Luis Guillermo Ibarra

Natalia Ginzburg: la hazaña de lo elemental

La memoria puede ser también la hazaña de lo elemental. Un cobijo en el que las palabras y las cosas se desempolvan y cambian su rostro. Ese lugar en donde la guerra amortigua su dolor en las más recónditas verdades y en las más necesarias mentiras. Natalia Ginzburg supo de esto y de más. Encontró en la escritura los instrumentos exactos para rehabitar de nuevo esa Italia inestable, envuelta “entre esperanzas y nostalgias”,  “entre una multitud de memorias y sombras”. Supo del legado de un derrumbe. Ahí buscó de manera incansable las certezas y la fe arrancadas en los abismos de la historia, además de esa ciudad perdida de la que sólo encontró escombros y una angustia que se convertiría, como en el poema de Borges, en uno más de sus instrumentos de trabajo.

Extractos de datos>
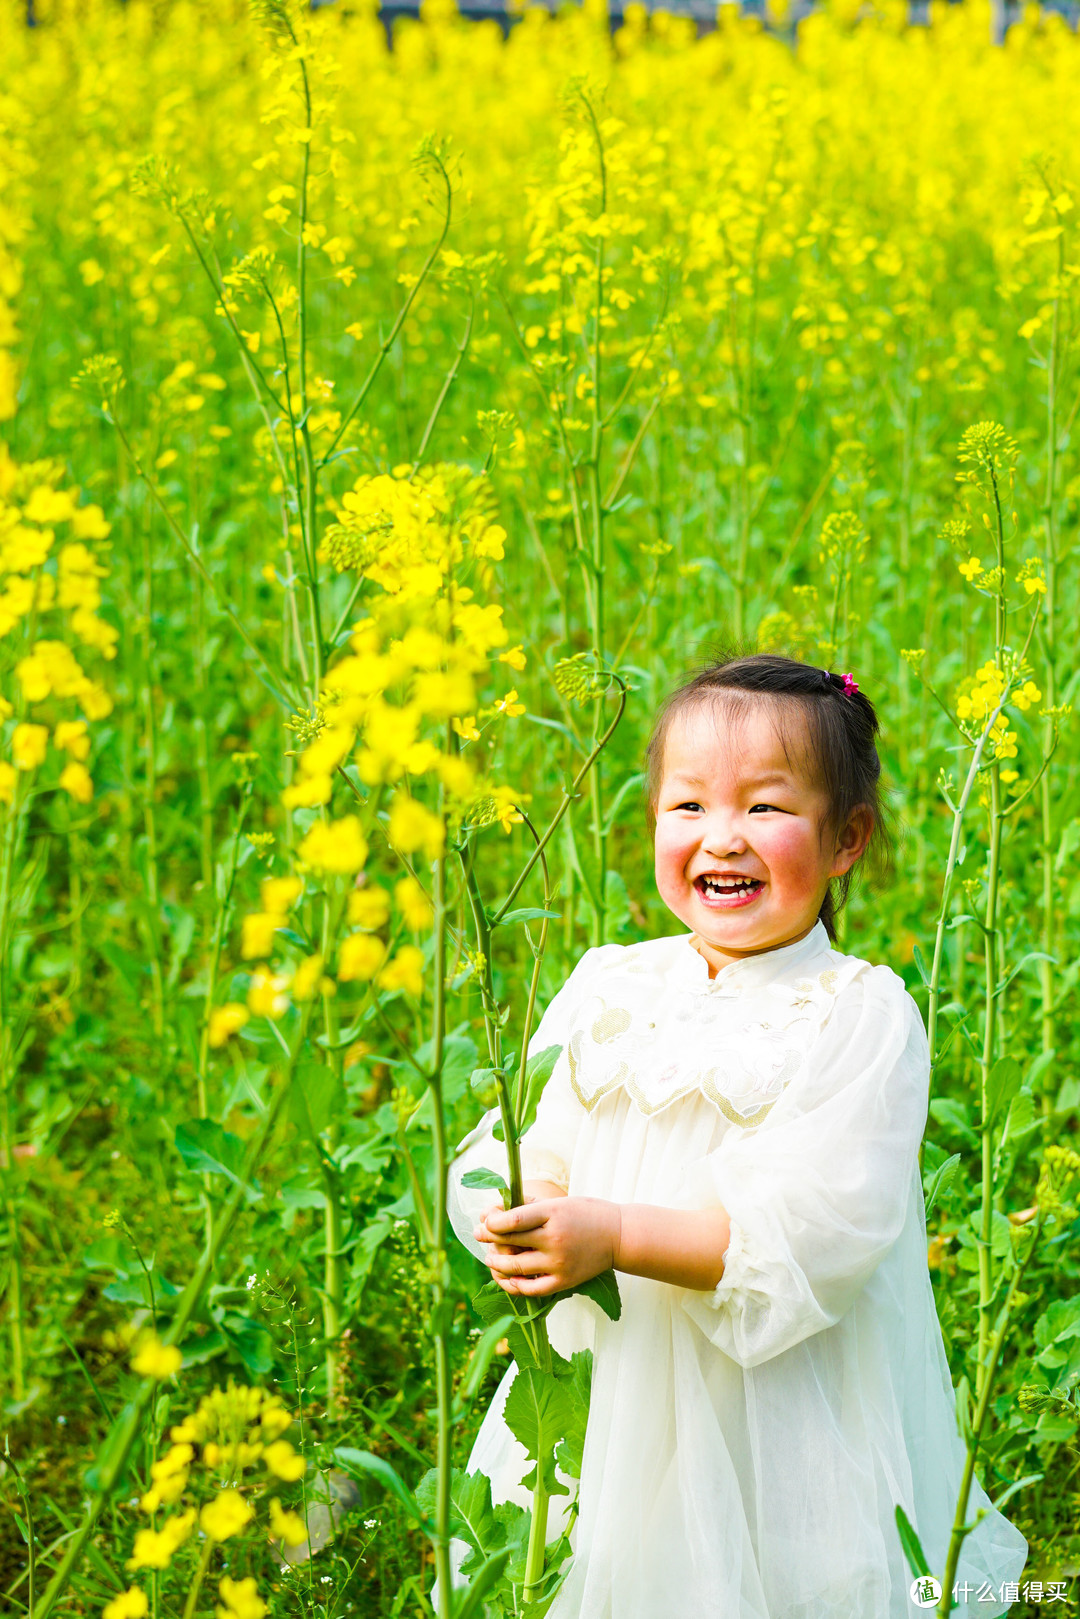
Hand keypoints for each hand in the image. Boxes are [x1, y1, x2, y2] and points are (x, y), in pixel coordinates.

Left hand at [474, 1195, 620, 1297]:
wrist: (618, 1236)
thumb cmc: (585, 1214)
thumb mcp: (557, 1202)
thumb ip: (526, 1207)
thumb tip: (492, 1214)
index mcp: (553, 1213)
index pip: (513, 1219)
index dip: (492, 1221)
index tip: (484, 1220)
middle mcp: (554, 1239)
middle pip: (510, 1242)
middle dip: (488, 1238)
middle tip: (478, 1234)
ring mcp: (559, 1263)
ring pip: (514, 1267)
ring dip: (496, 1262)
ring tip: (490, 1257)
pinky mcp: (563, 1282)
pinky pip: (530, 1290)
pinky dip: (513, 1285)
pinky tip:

...

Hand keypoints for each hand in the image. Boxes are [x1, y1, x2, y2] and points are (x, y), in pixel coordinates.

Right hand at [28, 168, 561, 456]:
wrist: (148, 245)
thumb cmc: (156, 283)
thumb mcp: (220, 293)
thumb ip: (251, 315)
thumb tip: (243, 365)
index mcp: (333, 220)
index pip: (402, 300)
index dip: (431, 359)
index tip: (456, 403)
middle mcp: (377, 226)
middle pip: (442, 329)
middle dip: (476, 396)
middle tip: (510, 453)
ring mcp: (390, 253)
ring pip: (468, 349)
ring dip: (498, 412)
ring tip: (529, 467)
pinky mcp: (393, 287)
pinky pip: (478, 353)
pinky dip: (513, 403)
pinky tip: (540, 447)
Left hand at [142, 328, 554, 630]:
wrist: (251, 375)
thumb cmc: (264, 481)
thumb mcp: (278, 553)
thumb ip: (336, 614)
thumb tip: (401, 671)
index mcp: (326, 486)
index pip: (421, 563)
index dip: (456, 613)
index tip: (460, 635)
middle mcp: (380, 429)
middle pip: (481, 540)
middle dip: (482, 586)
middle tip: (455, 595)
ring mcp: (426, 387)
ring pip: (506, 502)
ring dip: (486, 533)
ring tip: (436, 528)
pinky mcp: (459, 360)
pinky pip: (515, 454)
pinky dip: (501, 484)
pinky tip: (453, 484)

Consigna A> Enumera sin repeticiones todos los nombres propios que figuran en el texto sobre Natalia Ginzburg.
Consigna B> Prosigue el texto sobre Natalia Ginzburg a partir de su última oración.

Respuesta A>
- Luis Guillermo Ibarra
- Natalia Ginzburg
- Italia
- Borges

Respuesta B>
Nació en Palermo en 1916. Vivió en medio de una efervescencia cultural y editorial italiana. Participó desde muy joven en las corrientes ideológicas progresistas y antifascistas. Hija de un maestro universitario y de una abogada socialista, se casó en dos ocasiones: la primera con el editor Leone Ginzburg; la segunda con el maestro universitario Gabriele Baldini. Fue amiga de Cesare Pavese y Carlo Levi, padeció en carne propia la persecución judía durante la segunda guerra, en donde sería asesinado su primer esposo. La última parte de su vida participaría activamente en política, llegando al parlamento italiano. Moriría en Roma en 1991. Palermo, Turín y Roma serían las constantes escalas en esa búsqueda de la felicidad humana; búsqueda que sería, desde un principio, uno de los temas esenciales de sus novelas, como bien lo muestra la primera de ellas El camino que va a la ciudad (1942).

En ese mundo alimentado por personajes que solventan su necesidad de vivir por medio de la huida constante, encontraríamos las diversas tonalidades de la infelicidad, del desencanto y las nuevas formas de sensibilidad heredadas por la segunda gran guerra; formas que supo representar Ginzburg con un tono humorístico de una claridad e inteligencia casi montaigniana.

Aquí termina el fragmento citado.